*Extracted records*
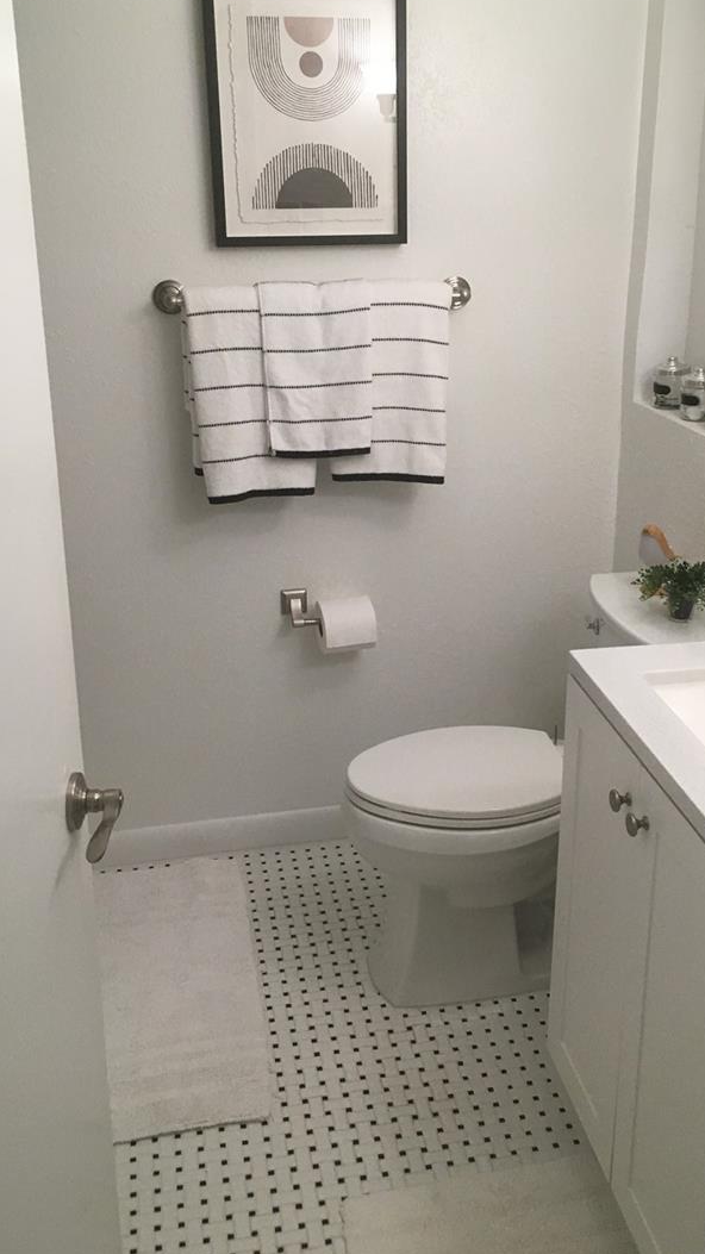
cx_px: 420
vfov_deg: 55.2
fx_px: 1197
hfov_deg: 32.7
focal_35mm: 36
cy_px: 563
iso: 40
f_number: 2.2
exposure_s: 1/30
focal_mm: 4.15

*Exercise prompt*
From the line with "vfov_deg: 55.2" through the last line of the records, set down every line exactly as written and leave out all others.

*Exercise solution*
vfov_deg: 55.2
fx_px: 1197
hfov_deg: 32.7
focal_35mm: 36
cy_px: 563
iso: 40
f_number: 2.2
exposure_s: 1/30
focal_mm: 4.15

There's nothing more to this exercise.